BEGIN EXERCISE PASSAGE
My co-workers and I headed up to Vaughan for a day of funteam-building exercise at Canada’s Wonderland last week. Like all kids in the ’80s, I used to go to Canada’s Wonderland every year—but always by bus or car. But now that Canada’s Wonderland is surrounded by suburbs rather than farm fields, I thought that maybe I should ride my bike up there, through the city all the way. Everyone I mentioned my plan to thought I was crazy. “They don’t like bikes up there,” was the typical response, usually accompanied by a slow head shake as if they were warning me to stay out of a rowdy bar. But hey, if I can’t ride to the rides, I don’t want to go. Besides, I regularly ride the mean roads of suburbia when I go on long-distance rides out of the city. Still, this felt different. I needed a bit of planning.
So I started with an email to Canada’s Wonderland customer service:
Hi,
Do you have any bicycle parking?
Val
The response came a couple of days later:
Hello Val,
Thank you for contacting Canada’s Wonderland. Unfortunately, we do not offer bicycle racks to lock your bike with.
I hope this helps, please do not hesitate to contact us again.
Well, no, it doesn’t help. Not at all. So I replied:
Seriously? One-third of the park is given over to a parking lot for cars and there isn’t a single bike rack there somewhere?
I didn’t receive another response. Well, this isn’t off to a good start.
But as with many things, It’s Google to the rescue: Street View goes right into the park! I started looking for bike racks and found one just outside the main gate:
The only problem? The Street View was taken in 2011 and this particular spot is now consumed by supports for a giant roller coaster—a leviathan, if you will—that spills out into the parking lot:
Huh. Maybe customer service was telling the truth. I mean, it didn’t look like the bike rack was all that well used in 2011, and if they put a support post right through the spot that hosted said rack, they may not have replaced it. But wait just a second! If you zoom in as far as you can, you can sort of see the faint outline of not one, but two bike racks between the support posts, each with a lonely bike hanging off it:
All right, it looks like we’re back on! I loaded up directions in Google Maps, finessed it a bit for my preferences, and loaded this relatively direct yet incredibly twisty route into my GPS:
After all of the warnings from friends and family, after the assurance from customer service that I wouldn’t find a bike rack, and after the satellite-fuelled research, I set out on a sunny morning last week to meet my teammates at the theme parkconference center for our day of thrill ridesimportant meetings.
END EXERCISE PASSAGE
● EXERCISE PROMPT: Rewrite the bike-trip account starting at "So I started" and ending at "your bike with.", swapping "bicycle" for "bike" throughout. The entries after this text come from a separate source.
BEGIN INFORMATION SUPPLIED
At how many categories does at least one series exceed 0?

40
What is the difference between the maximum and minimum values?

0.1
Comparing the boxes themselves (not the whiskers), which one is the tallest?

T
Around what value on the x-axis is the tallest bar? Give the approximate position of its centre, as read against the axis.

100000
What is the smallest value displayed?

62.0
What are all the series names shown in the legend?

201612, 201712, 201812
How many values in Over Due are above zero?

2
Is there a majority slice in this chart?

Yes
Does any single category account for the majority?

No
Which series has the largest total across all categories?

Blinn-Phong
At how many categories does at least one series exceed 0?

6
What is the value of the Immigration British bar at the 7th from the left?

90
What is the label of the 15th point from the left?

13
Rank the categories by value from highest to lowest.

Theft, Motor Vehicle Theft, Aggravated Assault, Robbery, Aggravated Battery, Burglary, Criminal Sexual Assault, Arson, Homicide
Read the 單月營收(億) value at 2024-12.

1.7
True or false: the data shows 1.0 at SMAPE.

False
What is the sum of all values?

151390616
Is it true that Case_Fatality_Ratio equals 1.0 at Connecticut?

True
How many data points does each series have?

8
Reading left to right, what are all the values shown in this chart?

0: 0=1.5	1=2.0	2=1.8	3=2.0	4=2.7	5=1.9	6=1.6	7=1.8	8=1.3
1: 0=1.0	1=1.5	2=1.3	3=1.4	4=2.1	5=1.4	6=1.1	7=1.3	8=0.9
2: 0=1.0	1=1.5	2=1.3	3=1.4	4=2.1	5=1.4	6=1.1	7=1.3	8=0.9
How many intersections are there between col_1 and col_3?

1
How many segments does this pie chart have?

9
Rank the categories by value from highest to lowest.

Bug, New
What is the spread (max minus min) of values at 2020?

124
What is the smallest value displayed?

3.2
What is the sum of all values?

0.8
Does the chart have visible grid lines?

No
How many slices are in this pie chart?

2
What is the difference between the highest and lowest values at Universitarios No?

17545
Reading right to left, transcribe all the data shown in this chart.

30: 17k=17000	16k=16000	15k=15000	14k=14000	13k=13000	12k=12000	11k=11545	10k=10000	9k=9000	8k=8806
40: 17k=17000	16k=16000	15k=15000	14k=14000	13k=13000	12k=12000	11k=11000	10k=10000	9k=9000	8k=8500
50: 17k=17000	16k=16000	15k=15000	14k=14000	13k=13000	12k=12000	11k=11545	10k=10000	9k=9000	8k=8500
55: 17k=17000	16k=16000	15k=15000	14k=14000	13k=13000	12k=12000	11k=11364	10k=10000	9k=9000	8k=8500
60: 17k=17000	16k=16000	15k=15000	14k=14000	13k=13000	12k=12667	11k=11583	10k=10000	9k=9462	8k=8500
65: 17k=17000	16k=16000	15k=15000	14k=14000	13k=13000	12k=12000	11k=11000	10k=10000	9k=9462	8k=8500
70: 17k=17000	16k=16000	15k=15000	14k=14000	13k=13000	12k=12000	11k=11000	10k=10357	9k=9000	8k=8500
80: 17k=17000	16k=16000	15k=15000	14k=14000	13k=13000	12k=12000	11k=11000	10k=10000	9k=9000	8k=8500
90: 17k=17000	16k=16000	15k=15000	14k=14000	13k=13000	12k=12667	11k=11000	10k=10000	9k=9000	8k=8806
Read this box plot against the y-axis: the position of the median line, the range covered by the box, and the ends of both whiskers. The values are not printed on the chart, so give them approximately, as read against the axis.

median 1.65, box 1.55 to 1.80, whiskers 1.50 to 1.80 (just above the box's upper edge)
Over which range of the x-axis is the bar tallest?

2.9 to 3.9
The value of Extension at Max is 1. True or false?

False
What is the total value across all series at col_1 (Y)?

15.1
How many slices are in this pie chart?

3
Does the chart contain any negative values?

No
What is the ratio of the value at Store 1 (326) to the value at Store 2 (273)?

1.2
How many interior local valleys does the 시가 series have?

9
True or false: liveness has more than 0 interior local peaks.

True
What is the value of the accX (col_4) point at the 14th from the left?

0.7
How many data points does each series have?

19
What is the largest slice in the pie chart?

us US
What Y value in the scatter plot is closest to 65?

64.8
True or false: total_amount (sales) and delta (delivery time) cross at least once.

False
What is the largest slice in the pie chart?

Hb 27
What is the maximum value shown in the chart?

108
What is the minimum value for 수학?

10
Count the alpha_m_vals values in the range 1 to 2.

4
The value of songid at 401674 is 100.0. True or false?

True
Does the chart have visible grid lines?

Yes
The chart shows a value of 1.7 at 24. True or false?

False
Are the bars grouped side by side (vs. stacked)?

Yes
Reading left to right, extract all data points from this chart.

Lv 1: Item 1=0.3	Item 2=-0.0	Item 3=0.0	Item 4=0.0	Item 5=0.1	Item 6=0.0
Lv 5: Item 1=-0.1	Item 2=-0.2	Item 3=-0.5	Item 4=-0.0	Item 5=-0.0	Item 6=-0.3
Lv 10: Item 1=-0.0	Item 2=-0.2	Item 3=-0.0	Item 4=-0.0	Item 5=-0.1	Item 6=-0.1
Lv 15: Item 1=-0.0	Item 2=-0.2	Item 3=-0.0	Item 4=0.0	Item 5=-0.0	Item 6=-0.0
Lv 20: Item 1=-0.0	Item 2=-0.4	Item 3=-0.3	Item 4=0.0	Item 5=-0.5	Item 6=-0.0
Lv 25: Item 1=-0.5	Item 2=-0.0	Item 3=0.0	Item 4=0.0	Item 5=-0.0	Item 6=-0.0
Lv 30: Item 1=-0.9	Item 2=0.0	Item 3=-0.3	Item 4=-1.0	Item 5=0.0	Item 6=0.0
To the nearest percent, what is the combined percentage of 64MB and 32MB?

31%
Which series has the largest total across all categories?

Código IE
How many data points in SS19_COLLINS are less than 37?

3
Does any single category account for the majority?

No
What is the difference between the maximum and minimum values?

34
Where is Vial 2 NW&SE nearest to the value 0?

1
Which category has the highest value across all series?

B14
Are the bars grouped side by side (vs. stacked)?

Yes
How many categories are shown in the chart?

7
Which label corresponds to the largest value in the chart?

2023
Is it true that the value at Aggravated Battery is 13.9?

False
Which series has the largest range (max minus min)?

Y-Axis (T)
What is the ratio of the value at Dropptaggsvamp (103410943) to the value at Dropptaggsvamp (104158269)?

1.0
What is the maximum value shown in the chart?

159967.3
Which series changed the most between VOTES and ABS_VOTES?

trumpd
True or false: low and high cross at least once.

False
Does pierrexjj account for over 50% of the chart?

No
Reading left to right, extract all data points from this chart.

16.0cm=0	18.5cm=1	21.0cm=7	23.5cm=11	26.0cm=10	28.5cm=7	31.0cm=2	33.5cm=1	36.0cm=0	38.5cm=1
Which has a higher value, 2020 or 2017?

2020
END INFORMATION SUPPLIED
● RESULT BELOW:
So I started with an email to Canada’s Wonderland customer service:
Hi,
Do you have any bike parking?
Val
The response came a couple of days later:
Hello Val,
Thank you for contacting Canada’s Wonderland. Unfortunately, we do not offer bike racks to lock your bike with.